● Provided data

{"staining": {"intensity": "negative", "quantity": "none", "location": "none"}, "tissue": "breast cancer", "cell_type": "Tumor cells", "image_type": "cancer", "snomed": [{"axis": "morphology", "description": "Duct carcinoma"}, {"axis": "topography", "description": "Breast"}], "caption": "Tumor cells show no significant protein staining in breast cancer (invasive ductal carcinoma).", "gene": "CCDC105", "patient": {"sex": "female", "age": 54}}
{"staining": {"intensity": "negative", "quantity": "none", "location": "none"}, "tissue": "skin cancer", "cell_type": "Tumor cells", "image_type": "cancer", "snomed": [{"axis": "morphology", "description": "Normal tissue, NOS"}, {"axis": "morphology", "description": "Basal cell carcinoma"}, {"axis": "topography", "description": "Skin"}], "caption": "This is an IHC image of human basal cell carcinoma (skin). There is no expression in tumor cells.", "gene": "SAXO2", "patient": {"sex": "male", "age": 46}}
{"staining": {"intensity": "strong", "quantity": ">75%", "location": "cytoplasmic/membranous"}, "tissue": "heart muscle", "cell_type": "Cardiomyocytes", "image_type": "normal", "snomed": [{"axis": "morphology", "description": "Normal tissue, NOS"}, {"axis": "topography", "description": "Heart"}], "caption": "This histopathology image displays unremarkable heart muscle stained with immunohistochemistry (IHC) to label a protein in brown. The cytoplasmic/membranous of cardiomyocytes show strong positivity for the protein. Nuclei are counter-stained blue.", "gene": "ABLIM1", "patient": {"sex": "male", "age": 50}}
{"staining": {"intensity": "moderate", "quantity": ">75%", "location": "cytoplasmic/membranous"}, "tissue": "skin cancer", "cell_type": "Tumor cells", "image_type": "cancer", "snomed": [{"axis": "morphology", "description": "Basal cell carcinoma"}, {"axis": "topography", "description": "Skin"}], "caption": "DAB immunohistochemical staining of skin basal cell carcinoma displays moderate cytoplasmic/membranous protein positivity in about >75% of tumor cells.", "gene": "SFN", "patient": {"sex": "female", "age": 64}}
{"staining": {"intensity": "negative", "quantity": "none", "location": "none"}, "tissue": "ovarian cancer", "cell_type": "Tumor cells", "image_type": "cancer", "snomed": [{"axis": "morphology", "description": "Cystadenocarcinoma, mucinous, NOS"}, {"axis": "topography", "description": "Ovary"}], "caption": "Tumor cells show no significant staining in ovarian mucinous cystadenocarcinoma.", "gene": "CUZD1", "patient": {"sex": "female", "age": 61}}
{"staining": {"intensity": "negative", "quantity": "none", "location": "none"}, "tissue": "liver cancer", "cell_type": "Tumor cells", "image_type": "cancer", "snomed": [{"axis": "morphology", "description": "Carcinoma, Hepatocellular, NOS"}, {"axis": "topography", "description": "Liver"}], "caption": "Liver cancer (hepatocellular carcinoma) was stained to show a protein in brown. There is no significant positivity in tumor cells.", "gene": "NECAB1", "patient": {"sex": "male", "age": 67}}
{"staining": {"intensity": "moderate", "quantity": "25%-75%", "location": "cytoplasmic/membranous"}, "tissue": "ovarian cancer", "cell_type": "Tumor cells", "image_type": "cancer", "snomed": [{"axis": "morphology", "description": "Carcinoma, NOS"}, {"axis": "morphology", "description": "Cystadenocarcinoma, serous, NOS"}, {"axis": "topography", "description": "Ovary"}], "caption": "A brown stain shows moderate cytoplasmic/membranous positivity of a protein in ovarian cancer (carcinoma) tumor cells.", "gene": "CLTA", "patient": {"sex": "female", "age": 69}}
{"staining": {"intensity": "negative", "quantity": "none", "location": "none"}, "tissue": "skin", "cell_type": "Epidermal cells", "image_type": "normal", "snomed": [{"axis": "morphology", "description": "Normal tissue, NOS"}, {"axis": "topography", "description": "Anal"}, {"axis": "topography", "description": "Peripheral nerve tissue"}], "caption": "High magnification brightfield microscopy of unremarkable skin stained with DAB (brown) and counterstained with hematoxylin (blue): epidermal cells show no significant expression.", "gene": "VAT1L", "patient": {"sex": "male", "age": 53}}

● What you will do
Output the entire listing above without leaving out or altering anything.

● Exercise solution
{"staining": {"intensity": "negative", "quantity": "none", "location": "none"}, "tissue": "breast cancer", "cell_type": "Tumor cells", "image_type": "cancer", "snomed": [{"axis": "morphology", "description": "Duct carcinoma"}, {"axis": "topography", "description": "Breast"}], "caption": "Tumor cells show no significant protein staining in breast cancer (invasive ductal carcinoma).", "gene": "CCDC105", "patient": {"sex": "female", "age": 54}}
{"staining": {"intensity": "negative", "quantity": "none", "location": "none"}, "tissue": "skin cancer", "cell_type": "Tumor cells", "image_type": "cancer", "snomed": [{"axis": "morphology", "description": "Normal tissue, NOS"}, {"axis": "morphology", "description": "Basal cell carcinoma"}, {"axis": "topography", "description": "Skin"}], "caption": "This is an IHC image of human basal cell carcinoma (skin). There is no expression in tumor cells.", "gene": "SAXO2", "patient": {"sex": "male", "age": 46}}
{"staining": {"intensity": "strong", "quantity": ">75%", "location": "cytoplasmic/membranous"}, "tissue": "heart muscle", "cell_type": "Cardiomyocytes", "image_type": "normal", "snomed": [{"axis": "morphology", "description": "Normal tissue, NOS"}, {"axis": "topography", "description": "Heart"}], "caption": "This histopathology image displays unremarkable heart muscle stained with immunohistochemistry (IHC) to label a protein in brown. The cytoplasmic/membranous of cardiomyocytes show strong positivity for the protein. Nuclei are counter-stained blue.", "gene": "ABLIM1", "patient": {"sex": "male", "age": 50}}
{"staining": {"intensity": "moderate", "quantity": ">75%", "location": "cytoplasmic/membranous"}, "tissue": "skin cancer", "cell_type": "Tumor cells", "image_type": "cancer", "snomed": [{"axis": "morphology", "description": "Basal cell carcinoma"}, {"axis": "topography", "description": "Skin"}], "caption": "DAB immunohistochemical staining of skin basal cell carcinoma displays moderate cytoplasmic/membranous protein positivity in about >75% of tumor cells.", "gene": "SFN", "patient": {"sex": "female", "age": 64}}
{"staining": {"intensity": "negative", "quantity": "none", "location": "none"}, "tissue": "ovarian cancer", "cell_type": "Tumor cells", "image_type": "cancer", "snomed": [{"axis": "morphology", "description": "Cystadenocarcinoma, mucinous, NOS"}, {"axis": "topography", "description": "Ovary"}], "caption": "Tumor cells show no significant staining in ovarian mucinous cystadenocarcinoma.", "gene": "CUZD1", "patient": {"sex": "female", "age": 61}}
{"staining": {"intensity": "negative", "quantity": "none", "location": "none"}, "tissue": "liver cancer", "cell_type": "Tumor cells", "image_type": "cancer", "snomed": [{"axis": "morphology", "description": "Carcinoma, Hepatocellular, NOS"}, {"axis": "topography", "description": "Liver"}], "caption": "Liver cancer (hepatocellular carcinoma) was stained to show a protein in brown. There is no significant positivity in tumor cells.", "gene": "NECAB1", "patient": {"sex": "male", "age": 67}}
{"staining": {"intensity": "moderate", "quantity": "25%-75%", "location": "cytoplasmic/membranous"}, "tissue": "ovarian cancer", "cell_type": "Tumor cells", "image_type": "cancer", "snomed": [{"axis": "morphology", "description": "Carcinoma, NOS"}, {"axis": "morphology", "description": "Cystadenocarcinoma, serous, NOS"}, {"axis": "topography", "description": "Ovary"}], "caption": "A brown stain shows moderate cytoplasmic/membranous positivity of a protein in ovarian cancer (carcinoma) tumor cells.", "gene": "CLTA", "patient": {"sex": "female", "age": 69}}
{"staining": {"intensity": "negative", "quantity": "none", "location": "none"}, "tissue": "skin", "cell_type": "Epidermal cells", "image_type": "normal", "snomed": [{"axis": "morphology", "description": "Normal tissue, NOS"}, {"axis": "topography", "description": "Anal"}, {"axis": "topography", "description": "Peripheral nerve tissue"}], "caption": "High magnification brightfield microscopy of unremarkable skin stained with DAB (brown) and counterstained with hematoxylin (blue): epidermal cells show no significant expression.", "gene": "VAT1L", "patient": {"sex": "male", "age": 53}}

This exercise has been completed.